## BEGIN Text provided
But it must have been worse for him.  He had just turned 20.  He was still living with his parents and his job was as crappy as mine.  And holy shit!  He got a girl pregnant!  There go all those carefree, wild oat-sowing early 20's.  I told him I wouldn't pressure him and I understood if he wanted to back out.  I knew what I was doing and I knew I didn't want to deal with any baby-daddy drama so he was off the hook if he wanted.

And at first I thought he did want to back out.  A couple of weeks went by without me hearing from him.  I figured he had booked.  Then he called me up, seemingly out of the blue, and said, "I got a new job.  Give your landlord notice.  Me and my sister and my friends are renting a place together and you're coming.  Let's play house."

Turns out the new job he got was working nights loading airplanes for a courier company.  It was long hours of back-breaking work which made it hard for him to be awake enough to call me.  He had been spending most of his available waking hours working on figuring out our living situation instead.

We've been "playing house" ever since.  I went from liking him a whole lot to falling deeply in love and he fell in love back.  When Frick was about 6 years old we were playing so nicely together we decided to make it official.  Which was nice since yet another form of birth control failed us and we got pregnant with Frack a month before the wedding, allowing me to carry on another family tradition: Pregnant at the Altar.

And so we were Canadian shotgun married and everyone was cool and nobody made a big fuss aboot it, eh?
## END Text provided
## BEGIN Exercise material
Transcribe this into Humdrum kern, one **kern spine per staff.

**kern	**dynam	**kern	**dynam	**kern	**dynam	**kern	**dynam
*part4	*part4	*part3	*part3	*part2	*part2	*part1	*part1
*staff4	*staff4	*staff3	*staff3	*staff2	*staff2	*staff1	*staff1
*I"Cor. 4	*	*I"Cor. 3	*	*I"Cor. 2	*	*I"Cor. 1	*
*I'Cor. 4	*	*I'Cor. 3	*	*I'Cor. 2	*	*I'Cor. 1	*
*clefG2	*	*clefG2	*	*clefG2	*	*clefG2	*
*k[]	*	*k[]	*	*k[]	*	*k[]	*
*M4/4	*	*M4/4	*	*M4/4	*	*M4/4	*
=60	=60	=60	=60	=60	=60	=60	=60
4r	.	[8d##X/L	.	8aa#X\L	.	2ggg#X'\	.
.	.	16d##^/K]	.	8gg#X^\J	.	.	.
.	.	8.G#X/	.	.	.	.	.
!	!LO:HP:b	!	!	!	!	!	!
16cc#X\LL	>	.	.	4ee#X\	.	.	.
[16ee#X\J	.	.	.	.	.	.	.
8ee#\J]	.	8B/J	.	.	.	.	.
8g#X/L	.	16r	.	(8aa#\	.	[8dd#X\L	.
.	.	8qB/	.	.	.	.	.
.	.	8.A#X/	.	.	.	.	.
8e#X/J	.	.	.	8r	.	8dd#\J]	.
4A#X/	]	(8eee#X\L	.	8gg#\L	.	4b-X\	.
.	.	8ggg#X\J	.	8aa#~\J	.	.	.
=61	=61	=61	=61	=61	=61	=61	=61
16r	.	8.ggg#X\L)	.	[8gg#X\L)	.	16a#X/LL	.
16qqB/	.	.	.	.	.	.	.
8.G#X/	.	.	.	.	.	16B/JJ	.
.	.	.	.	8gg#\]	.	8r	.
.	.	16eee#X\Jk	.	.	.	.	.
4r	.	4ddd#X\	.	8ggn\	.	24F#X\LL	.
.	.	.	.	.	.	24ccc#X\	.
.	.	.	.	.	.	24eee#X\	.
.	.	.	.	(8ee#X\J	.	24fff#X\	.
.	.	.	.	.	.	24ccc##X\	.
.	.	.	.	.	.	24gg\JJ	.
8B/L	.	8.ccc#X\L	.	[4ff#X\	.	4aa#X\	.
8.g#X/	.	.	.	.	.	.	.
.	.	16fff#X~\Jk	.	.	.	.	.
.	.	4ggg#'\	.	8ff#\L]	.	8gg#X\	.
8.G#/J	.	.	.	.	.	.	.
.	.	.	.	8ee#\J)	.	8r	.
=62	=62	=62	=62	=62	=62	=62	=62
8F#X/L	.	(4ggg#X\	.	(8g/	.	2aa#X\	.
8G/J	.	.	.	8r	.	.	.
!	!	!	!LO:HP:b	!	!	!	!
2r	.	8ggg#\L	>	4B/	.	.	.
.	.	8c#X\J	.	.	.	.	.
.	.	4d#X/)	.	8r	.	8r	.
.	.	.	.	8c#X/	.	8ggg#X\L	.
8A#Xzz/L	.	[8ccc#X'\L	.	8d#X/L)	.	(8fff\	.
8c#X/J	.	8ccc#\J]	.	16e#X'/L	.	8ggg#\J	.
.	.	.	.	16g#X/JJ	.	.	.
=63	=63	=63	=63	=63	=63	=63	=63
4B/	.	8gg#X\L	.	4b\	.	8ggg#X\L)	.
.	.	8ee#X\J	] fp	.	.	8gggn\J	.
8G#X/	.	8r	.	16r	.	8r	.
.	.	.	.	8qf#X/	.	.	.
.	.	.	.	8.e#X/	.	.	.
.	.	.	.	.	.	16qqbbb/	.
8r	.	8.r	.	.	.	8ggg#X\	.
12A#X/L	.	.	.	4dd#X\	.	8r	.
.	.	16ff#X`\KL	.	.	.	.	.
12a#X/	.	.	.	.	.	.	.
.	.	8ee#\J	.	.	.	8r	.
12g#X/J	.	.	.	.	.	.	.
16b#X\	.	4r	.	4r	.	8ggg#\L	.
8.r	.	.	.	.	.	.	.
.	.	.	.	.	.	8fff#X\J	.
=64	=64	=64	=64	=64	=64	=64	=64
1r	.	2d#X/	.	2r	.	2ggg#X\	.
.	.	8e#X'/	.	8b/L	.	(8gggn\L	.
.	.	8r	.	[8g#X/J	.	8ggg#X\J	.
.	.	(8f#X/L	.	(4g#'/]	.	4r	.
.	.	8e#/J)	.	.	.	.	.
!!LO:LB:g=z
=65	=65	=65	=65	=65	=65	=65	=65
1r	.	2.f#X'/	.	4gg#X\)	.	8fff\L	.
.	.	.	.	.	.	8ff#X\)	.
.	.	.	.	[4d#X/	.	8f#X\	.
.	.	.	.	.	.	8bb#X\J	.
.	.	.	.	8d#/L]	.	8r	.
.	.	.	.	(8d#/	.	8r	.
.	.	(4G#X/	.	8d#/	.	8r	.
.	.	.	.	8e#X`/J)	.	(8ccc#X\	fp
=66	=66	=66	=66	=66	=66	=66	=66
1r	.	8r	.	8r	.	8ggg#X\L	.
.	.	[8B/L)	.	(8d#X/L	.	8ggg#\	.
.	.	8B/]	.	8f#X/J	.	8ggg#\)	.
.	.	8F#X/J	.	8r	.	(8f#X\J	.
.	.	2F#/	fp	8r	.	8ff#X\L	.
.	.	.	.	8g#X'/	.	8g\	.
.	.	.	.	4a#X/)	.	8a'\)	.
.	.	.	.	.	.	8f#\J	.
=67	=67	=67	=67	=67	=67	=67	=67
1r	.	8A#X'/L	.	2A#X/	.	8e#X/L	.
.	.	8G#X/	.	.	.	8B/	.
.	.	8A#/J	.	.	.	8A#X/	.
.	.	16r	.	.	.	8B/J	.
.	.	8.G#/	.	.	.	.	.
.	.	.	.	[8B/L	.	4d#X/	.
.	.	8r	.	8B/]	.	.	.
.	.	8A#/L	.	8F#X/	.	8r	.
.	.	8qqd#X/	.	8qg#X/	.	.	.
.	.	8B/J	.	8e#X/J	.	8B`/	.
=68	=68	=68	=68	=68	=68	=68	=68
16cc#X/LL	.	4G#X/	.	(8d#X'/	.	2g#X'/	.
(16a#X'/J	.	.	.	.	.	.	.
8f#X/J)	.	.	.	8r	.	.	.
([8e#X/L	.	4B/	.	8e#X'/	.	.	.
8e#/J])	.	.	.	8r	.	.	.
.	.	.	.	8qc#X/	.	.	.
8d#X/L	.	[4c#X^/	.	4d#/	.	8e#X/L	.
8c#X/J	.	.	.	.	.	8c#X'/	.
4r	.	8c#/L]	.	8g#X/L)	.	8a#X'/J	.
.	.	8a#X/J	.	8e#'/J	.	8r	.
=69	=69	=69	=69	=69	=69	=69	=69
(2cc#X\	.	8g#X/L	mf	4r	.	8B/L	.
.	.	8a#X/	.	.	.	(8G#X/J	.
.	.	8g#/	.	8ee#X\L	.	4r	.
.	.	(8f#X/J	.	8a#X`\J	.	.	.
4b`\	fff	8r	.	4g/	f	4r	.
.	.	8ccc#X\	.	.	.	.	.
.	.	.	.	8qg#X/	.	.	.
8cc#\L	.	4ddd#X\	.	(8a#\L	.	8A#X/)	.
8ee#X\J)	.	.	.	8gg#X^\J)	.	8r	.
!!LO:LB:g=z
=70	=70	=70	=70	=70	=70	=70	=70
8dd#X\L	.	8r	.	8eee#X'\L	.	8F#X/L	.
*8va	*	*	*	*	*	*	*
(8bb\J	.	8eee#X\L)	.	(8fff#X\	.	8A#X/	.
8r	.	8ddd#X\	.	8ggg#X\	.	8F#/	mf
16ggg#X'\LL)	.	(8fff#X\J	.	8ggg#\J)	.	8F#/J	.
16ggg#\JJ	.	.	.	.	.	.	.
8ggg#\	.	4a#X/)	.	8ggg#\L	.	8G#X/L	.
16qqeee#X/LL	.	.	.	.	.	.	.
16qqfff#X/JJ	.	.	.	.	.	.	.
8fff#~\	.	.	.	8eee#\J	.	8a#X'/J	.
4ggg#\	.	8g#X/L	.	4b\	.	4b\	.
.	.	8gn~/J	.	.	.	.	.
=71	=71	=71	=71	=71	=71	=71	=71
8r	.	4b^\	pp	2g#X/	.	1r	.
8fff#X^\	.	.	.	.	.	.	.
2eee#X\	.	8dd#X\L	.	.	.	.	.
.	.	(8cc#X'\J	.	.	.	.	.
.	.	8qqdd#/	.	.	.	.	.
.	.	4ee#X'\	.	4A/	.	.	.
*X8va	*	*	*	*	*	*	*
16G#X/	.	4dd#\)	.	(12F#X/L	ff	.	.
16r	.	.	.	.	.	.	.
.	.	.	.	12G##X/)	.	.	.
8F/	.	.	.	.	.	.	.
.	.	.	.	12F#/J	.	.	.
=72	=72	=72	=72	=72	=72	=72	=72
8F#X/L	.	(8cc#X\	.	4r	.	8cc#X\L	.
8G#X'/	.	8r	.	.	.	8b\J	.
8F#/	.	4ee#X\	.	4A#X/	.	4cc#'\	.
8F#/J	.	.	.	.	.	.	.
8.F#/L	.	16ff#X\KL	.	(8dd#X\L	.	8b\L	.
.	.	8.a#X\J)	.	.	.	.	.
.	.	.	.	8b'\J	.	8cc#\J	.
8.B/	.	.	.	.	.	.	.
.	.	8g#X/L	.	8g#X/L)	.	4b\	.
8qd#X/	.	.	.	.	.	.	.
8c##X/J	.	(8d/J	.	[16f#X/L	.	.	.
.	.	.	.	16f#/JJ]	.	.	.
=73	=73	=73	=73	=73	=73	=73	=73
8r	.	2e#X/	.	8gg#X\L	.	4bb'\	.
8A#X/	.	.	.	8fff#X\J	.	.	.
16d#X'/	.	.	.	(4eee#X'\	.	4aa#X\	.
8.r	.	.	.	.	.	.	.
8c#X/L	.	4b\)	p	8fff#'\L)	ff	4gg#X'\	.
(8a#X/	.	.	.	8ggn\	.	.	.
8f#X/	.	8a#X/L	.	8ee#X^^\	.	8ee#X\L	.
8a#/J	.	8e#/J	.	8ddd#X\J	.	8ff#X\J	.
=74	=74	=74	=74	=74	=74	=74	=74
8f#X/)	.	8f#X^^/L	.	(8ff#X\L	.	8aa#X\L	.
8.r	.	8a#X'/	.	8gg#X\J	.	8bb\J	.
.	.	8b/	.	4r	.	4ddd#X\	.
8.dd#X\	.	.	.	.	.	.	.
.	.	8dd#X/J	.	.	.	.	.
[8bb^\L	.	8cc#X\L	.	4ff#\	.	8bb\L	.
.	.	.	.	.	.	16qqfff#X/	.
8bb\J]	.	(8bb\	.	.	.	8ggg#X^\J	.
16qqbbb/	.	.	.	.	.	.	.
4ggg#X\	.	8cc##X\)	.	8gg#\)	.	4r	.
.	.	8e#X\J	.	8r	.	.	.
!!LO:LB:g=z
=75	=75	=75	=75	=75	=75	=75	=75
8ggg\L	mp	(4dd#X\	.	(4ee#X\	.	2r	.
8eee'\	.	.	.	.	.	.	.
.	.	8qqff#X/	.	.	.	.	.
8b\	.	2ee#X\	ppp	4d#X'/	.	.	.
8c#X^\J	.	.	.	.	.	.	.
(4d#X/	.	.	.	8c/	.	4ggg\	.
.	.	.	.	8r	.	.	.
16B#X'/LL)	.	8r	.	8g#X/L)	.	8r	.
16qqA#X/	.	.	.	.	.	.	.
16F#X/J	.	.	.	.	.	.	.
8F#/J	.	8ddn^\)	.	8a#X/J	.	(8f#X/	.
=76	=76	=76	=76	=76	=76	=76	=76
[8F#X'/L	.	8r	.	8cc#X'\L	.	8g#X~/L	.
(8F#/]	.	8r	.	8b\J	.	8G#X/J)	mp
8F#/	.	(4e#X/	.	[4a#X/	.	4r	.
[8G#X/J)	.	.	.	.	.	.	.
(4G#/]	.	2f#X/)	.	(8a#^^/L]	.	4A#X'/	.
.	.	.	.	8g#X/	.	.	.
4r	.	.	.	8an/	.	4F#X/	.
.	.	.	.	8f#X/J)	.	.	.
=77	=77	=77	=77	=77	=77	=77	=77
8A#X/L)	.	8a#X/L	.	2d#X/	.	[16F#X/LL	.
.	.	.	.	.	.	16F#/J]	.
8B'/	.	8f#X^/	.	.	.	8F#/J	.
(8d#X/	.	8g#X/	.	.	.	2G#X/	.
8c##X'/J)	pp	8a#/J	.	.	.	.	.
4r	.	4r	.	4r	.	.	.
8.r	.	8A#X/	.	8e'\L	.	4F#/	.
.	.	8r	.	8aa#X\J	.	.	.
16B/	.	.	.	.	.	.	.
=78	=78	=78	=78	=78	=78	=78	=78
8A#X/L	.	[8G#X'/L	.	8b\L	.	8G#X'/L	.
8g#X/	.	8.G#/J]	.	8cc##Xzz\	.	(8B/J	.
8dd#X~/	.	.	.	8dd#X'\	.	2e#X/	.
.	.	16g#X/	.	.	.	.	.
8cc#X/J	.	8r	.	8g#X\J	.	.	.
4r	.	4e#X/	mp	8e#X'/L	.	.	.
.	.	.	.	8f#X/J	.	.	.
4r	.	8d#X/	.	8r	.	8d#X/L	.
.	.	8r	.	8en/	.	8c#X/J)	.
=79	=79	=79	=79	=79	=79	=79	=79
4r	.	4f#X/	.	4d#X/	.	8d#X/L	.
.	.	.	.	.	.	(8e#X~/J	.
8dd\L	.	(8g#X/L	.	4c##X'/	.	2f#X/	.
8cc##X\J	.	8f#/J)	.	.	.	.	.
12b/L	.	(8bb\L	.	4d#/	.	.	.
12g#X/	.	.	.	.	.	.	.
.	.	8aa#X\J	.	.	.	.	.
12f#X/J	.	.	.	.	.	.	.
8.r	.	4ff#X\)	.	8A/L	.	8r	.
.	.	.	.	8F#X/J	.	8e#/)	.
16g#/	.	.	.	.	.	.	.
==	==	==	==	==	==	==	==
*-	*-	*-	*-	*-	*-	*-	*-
## END Exercise material
» Tasks:
- a) Collect every line of the rows that contains the string "kern".
- b) Carry the story about playing house and the shotgun wedding forward from its last sentence.
The story above and the rows have nothing to do with each other.

» Task-by-task answers:
- a)
Transcribe this into Humdrum kern, one **kern spine per staff.
**kern	**dynam	**kern	**dynam	**kern	**dynam	**kern	**dynam

- b)
Tuesday 7 May 2013

A Tale of Comic Books, Zombies and All Around Bad Parenting

This is probably the most amount of effort I have ever put into being an irresponsible parent:

The first Saturday in May is Free Comic Book Day and boy, do my kids love them some free comic books!  Unfortunately the first Saturday in May is also when my in-laws host their annual 4-H Barbecue and Frick, being a 4-H kid, has to attend.  Every Free Comic Book Day I go to the comic book store myself to get him some comic books so he doesn't have to miss out.

So this last Saturday I let Frack put on his Spiderman costume and together we walked on down to the comic book store.  There were lots of people there including a puppeteer with Kermit the Frog and some comic book writer/artist I didn't know signing autographs.  Frack got lots of attention for his costume, which he enjoyed.

We went to the table where they had the free comic books on display.  The deal is you figure out which ones you want and then tell the girl at the counter to get them for you.  Frack's books were easy to choose (Superman, Batman and The Smurfs) but I had a harder time choosing for Frick  A lot of the comics on the table were kind of young for him.  He's not as interested in caped heroes anymore.  He's not really into anything lighthearted like Archie or SpongeBob. And a lot of them looked to aimed at teen girls, which is awesome to me but not so much to Frick.

And then I saw this:

Oh man, if I get this for Frick I will score some seriously awesome Mom-points!  He's been bugging me for months to watch The Walking Dead but I told him I needed to preview it to make sure it's okay.  Really I can just ask my husband who'a already a fan of the show if it's okay but the truth is that I'd prefer for us to watch it together and I just don't have time to get into a whole TV show right now.  So this looked like the perfect thing for him.  I had to have it.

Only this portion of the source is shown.